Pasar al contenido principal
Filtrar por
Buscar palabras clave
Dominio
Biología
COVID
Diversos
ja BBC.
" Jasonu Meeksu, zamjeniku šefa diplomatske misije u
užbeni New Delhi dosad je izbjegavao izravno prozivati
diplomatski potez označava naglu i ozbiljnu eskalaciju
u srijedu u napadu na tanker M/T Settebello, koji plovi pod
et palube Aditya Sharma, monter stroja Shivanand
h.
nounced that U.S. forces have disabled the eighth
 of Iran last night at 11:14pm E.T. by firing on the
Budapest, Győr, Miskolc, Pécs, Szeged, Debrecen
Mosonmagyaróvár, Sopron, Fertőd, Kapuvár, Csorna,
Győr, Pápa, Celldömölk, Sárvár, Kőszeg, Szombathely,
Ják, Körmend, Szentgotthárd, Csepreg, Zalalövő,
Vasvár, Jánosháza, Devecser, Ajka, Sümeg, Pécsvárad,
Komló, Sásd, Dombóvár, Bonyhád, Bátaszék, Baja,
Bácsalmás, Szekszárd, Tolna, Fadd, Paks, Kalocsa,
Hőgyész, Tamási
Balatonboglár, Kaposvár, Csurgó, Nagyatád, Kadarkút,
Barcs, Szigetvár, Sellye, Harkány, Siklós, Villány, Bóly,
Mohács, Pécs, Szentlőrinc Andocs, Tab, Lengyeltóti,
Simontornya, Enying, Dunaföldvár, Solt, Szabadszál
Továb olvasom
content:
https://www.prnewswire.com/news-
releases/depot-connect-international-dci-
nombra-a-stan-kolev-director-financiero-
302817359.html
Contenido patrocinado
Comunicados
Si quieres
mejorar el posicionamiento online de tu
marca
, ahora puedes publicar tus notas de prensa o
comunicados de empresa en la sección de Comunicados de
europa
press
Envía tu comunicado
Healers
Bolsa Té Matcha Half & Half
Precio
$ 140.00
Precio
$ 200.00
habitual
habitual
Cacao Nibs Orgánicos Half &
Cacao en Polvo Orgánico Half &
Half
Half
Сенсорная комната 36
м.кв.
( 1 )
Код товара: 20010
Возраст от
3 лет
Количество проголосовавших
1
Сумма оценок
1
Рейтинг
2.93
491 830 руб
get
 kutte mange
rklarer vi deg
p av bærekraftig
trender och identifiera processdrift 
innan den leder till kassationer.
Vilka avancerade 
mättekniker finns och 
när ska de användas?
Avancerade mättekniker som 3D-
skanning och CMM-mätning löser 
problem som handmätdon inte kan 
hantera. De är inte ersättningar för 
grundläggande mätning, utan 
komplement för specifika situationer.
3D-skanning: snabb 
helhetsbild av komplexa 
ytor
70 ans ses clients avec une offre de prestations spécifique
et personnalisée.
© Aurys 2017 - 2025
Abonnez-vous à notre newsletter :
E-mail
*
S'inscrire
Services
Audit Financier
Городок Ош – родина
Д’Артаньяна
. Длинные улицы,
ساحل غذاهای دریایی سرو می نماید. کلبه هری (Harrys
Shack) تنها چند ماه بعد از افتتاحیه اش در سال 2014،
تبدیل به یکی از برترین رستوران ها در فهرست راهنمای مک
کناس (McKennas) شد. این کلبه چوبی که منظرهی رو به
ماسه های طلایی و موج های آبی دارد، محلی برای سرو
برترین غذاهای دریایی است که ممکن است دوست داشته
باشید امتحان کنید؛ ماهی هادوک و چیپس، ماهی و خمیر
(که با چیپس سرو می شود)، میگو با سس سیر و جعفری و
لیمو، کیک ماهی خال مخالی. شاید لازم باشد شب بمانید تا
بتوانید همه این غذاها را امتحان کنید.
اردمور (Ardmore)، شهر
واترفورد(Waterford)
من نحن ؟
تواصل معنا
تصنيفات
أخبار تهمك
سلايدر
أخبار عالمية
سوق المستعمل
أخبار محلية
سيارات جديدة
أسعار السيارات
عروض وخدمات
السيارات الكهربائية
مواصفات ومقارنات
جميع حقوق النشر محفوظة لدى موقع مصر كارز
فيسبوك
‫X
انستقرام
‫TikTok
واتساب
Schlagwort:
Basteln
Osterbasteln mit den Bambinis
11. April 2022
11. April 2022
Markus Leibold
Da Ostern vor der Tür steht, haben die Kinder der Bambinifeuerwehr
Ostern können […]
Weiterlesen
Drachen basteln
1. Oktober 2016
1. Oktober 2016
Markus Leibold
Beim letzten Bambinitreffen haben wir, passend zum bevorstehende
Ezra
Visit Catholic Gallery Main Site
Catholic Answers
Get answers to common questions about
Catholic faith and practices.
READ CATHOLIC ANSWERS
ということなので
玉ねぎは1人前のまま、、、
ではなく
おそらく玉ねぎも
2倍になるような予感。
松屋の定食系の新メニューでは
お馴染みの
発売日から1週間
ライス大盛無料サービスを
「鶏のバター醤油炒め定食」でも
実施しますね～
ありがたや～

• **TASK OBJECTIVE**
In how many lines of the listing does the word "Comunicados" appear? Give the number and no other words.

• **YOUR RESPONSE**
2